The first sound that morning wasn’t my alarm.
It was the drill.
A deep, teeth-rattling grind, the kind that says something permanent is happening to concrete. For a second, in that half-awake haze, I thought it was in my dream. Then the vibration came through the floor, up the legs of my bed.
I rolled over, squinted at my phone.
7:12 a.m.
On a Saturday.
My coffee was still just a plan in my head.
The drill screamed again.
“Evan?” my wife mumbled beside me.
“What is that?”
“I’ll check,” I said, already swinging my legs out of bed.

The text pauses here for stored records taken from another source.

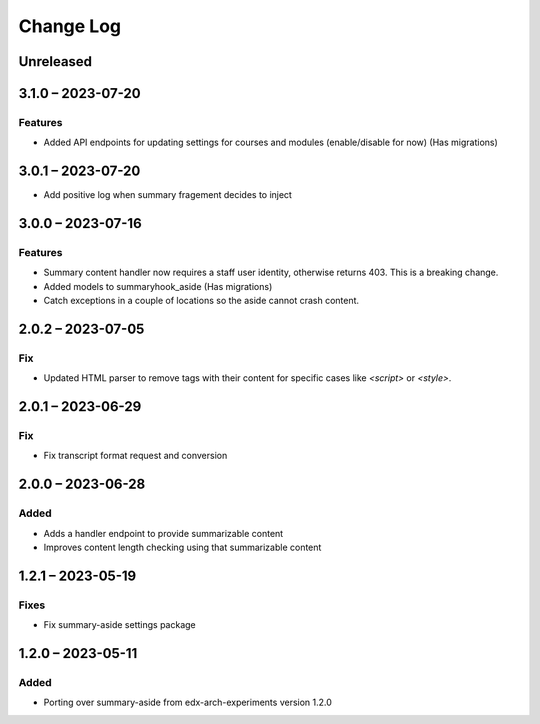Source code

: Change Log
##########

..
   All enhancements and patches to ai_aside will be documented
   in this file.  It adheres to the structure of https://keepachangelog.com/ ,
   but in reStructuredText instead of Markdown (for ease of incorporation into
   Sphinx documentation and the PyPI description).

   This project adheres to Semantic Versioning (https://semver.org/).

.. There should always be an "Unreleased" section for changes pending release.

Unreleased
**********

3.1.0 – 2023-07-20
**********************************************

Features
=========

* Added API endpoints for updating settings for courses and modules (enable/disable for now) (Has migrations)

3.0.1 – 2023-07-20
**********************************************

* Add positive log when summary fragement decides to inject

3.0.0 – 2023-07-16
**********************************************

Features
=========
* Summary content handler now requires a staff user identity, otherwise returns 403. This is a breaking change.
* Added models to summaryhook_aside (Has migrations)
* Catch exceptions in a couple of locations so the aside cannot crash content.

2.0.2 – 2023-07-05
**********************************************

Fix
=====

* Updated HTML parser to remove tags with their content for specific cases like `<script>` or `<style>`.


2.0.1 – 2023-06-29
**********************************************

Fix
=====

* Fix transcript format request and conversion


2.0.0 – 2023-06-28
**********************************************

Added
=====

* Adds a handler endpoint to provide summarizable content
* Improves content length checking using that summarizable content


1.2.1 – 2023-05-19
**********************************************

Fixes
=====

* Fix summary-aside settings package

1.2.0 – 2023-05-11
**********************************************

Added
=====

* Porting over summary-aside from edx-arch-experiments version 1.2.0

I padded down the hall in bare feet, still in a T-shirt and flannel pants, rubbing sleep out of my eyes. The house was cold; we’d turned down the heat trying to outsmart the power company’s rate hike.
The closer I got to the front door, the louder it got. There was another sound under it, too.
Metal clanging. Voices. A truck engine idling low.
I opened the door.
Cold air slapped me in the face.
So did the smell of wet asphalt and hot metal.
My brain needed three full seconds to understand what I was seeing.
A white work truck, hazard lights flashing, was backed halfway into my driveway. A guy in a neon vest and ear protection was kneeling on my concrete, a rotary hammer pounding into it. Next to him, lined up like soldiers, were bright yellow parking bars—twenty-two of them, all in a row, waiting for installation.
The kind of bars you see in front of handicap spots or blocking loading docks.
Thick, steel, painted for maximum visibility, with bolt holes ready to be anchored into my property.
Another worker hauled two more off the truck. The metal clanged as they hit the driveway.
“What the hell,” I breathed.
On the sidewalk, arms folded over a pink fleece, clipboard under one elbow, stood Karen.
HOA President.
Forty-something, gym-toned, hair pulled back in a no-nonsense ponytail. She was wearing those white sneakers that are never actually used for sports and an expression that said she owned the cul-de-sac.
She didn’t even look at me when I stepped outside.
“Whoa, whoa, whoa,” I said, raising my hands.
“What are you doing to my driveway?”
The guy with the drill paused, pulled his ear protection off one side, and glanced up at Karen like it was her problem, not his.
She sighed, turned toward me as if I’d interrupted her grocery list.